Этот указ Петра часто цитируется в контексте рассуждений о борьбе просвещенного монарха с невежеством подданных, но он свидетельствует и о другом: царь говорит о том, что ему принадлежит кроме всего прочего и знание истины. Ему принадлежит единственное право знать, что нужно делать для того, чтобы подданные стали просвещенными. Власть начинает контролировать, по сути дела, самое главное — область знания, пока еще только граничащего с наукой. Музей для этого подходил как нельзя лучше. Предполагалось, что посетители, привлеченные в музей выставленными диковинками, вынесут из него и другие знания, поскольку Кунсткамера уже в то время была наполнена экспонатами по минералогии, зоологии, нумизматике и другим областям. Петр не рассчитал только одного — насколько сильными окажутся представления о дьявольском происхождении выставленных экспонатов. Но уже через несколько десятилетий в одном из отчетов (1744 год) говорится, что в Кунсткамеру «ежедневно всякого чину люди приходят и простятся». Проект «Музей» начинал набирать обороты.
Особенностью музейного дела в России было то, что оно с самого начала связано с наукой. Еще когда Кунсткамера располагалась в Кикиных палатах, там, наряду с экспонатами, размещались лаборатория для проведения научных опытов и библиотека. Учрежденная в 1724 году Академия наук разместилась в новом здании Кунсткамеры, и музей стал ее частью. Новое здание, выстроенное на стрелке Васильевского острова, должно было символизировать устройство Вселенной. В западном крыле были сосредоточены все «натуралии», то есть экспонаты природного происхождения. В восточном крыле — «артефакты» — все то, что создано руками человека, и, кроме того, — библиотека. В центре, по первоначальному замыслу, должен быть Готторпский глобус, как символ земли, но уже в ходе строительства план изменился. Готторпский глобус решено было разместить в башне, а в центре был устроен анатомический театр, таким образом, центр был отдан человеку. На верхнем этаже башни предполагалось устроить астрономическую обсерваторию для изучения небесного строения. Таким образом, Кунсткамера стала не только моделью мира, но и императорским учреждением, созданным специально для изучения этого мира. К этому следует добавить, что выбор места для строительства Кунсткамеры тоже не был случаен. По замыслу Петра, центром новой столицы должна была стать стрелка Васильевского острова. Возведение Кунсткамеры в центре «парадиза» глубоко символично: в ней собрано все, что достойно удивления и изучения в том мире, центром которого станет Петербург.

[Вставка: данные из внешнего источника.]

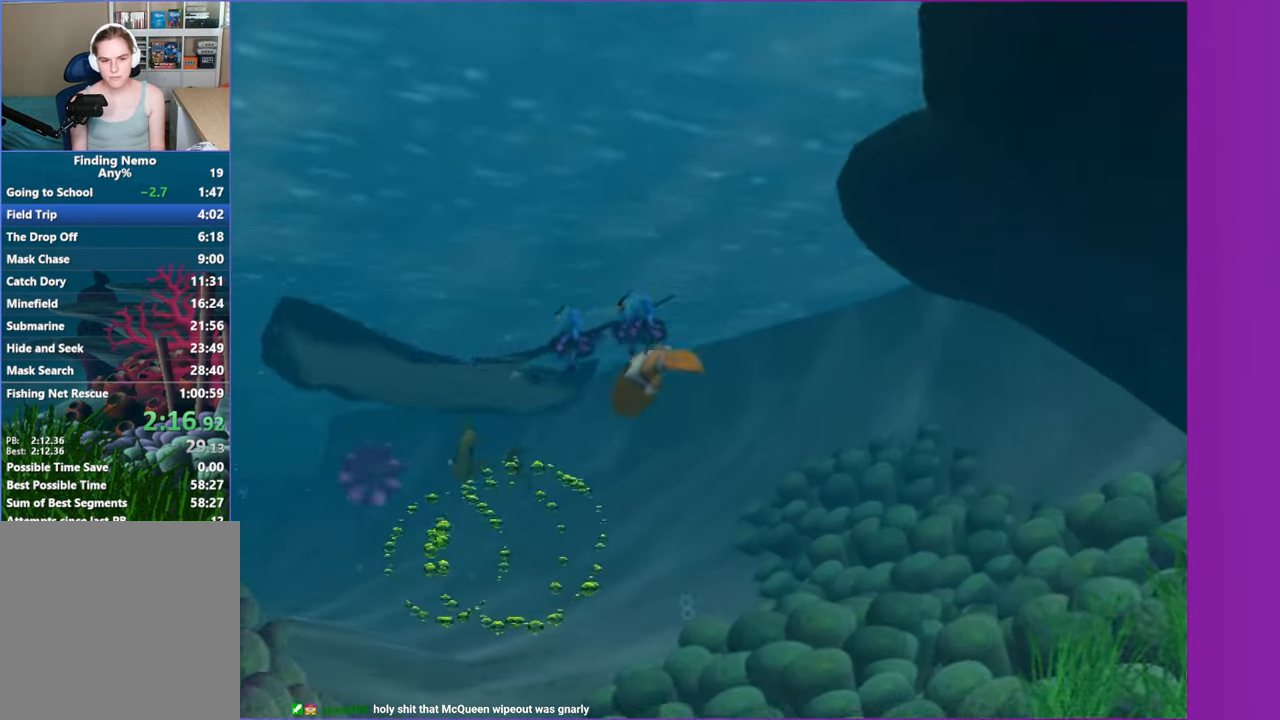
{"buttons": ["A"], "left_stick": "down-left", "right_stick": "center", "events": [[117, "A", "up"], [233, "A", "down"], [350, "A", "up"], [467, "A", "down"]]}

И музей и Академия наук должны свидетельствовать о значимости Империи и просвещенности монаршей власти. Пока идея контролируемого мира неопределенно широка и всеохватна. Но пройдет не так уж много времени, и она конкретизируется. Ориентация на редкости и экзотику — необходимый этап становления любой культуры. Интерес к себе приходит после интереса к чужому. Имперский проект начинает обретать более или менее определенные формы лишь через столетие. За это время Кунсткамера стала многодетной матерью. От нее отделились и стали самостоятельными Азиатский музей, Ботанический, Зоологический, Минералогический и другие. В науке заканчивалась эпоха энциклопедизма и универсализма и совершался переход к специализации. Кунсткамера тоже стала специализированным музеем этнографического профиля.
Этнографическое собрание Кунсткамеры, вследствие длительной ориентации на экзотику, содержало мало материалов о русских. Между тем, постепенно приходило осознание необходимости изучения своего народа. Романтическое открытие народной старины и успехи на европейских полях сражений привели к резкому росту патриотических настроений. В этой ситуации не могли не актуализироваться идея русскости и роль русского народа в этническом конгломерате Империи. До поры до времени проблема русскости сдерживалась официальными установками, в соответствии с которыми этническая принадлежность не имеет отношения к гражданству, и тем не менее в латентной форме она всегда существовала. Менялись лишь способы обоснования этнической иерархии Империи. «Если в царствование Николая I единство государства и, соответственно, концепция “русскости” в официальной идеологии выводились из принципа династического правления — утвержденной Богом власти самодержца и его наследников над этнически, культурно и религиозно разнородным населением, — то ко времени Александра III идеология самодержавия вобрала в себя обыкновенный национализм, в рамках которого величие Империи прямо ассоциировалось с определенной этнической идентичностью великорусского народа»[8].
Начиная с 20-х годов XIX века на этом фоне периодически возникает идея создания национального (русского) музея. Впервые эта идея была сформулирована членом кружка графа Николая Петровича Румянцева Федором (Теодором) Аделунгом в 1817 году[9]. Необходимость создания такого музея мотивировалась тем, что каждый народ должен знать свою историю и хранить предметы, повествующие о ее прошлом и настоящем[10]. Особенно актуальной она становится с середины века в связи с празднованием тысячелетия России. Пожалуй, самым существенным этапом реализации этой идеи стала знаменитая Всероссийская этнографическая выставка 1867 года. На той грандиозной демонстрации этнической картины России (она проходила в московском Манеже) концепция многонациональной Империи впервые так явственно столкнулась с идеей этнической иерархии, где высшую ступеньку занимают русские, а за ними следуют братья-славяне (к выставке был приурочен и Славянский съезд). «Объективной картины» (таков был первоначальный замысел ее организатора — антрополога А.П. Богданова) не получилось, да и не могло получиться. Как убедительно показал Натаниэл Найт в своей замечательной работе об этой выставке, она «высвечивает сложный внутренний диалог между наукой, обществом и государством. Тот очевидный факт, что выставка принуждена была служить средством выражения русского национализма и панславизма, иллюстрирует всю трудность, а может быть, и тщетность попыток сохранить научную беспристрастность в условиях столкновения современных политических и идеологических интересов»[11].
Тем не менее первый шаг был сделан. Василий Андреевич Дашков, на деньги которого устраивалась выставка, передал все ее экспонаты в Румянцевский музей, где они составили особую часть под названием «Дашковский этнографический музей». Русский этнографический проект начинал свою историю. В этой истории будет создание Русского этнографического музея, многочисленных музеев по изучению местного края, будут советские и уже постсоветские страницы. И на всех этапах этот просветительский проект будет складываться на пересечении научных и идеологических концепций. Идеологическая составляющая будет безусловно превалировать, но, вынужденная использовать язык науки, она будет иметь почти пристойный вид. Почти.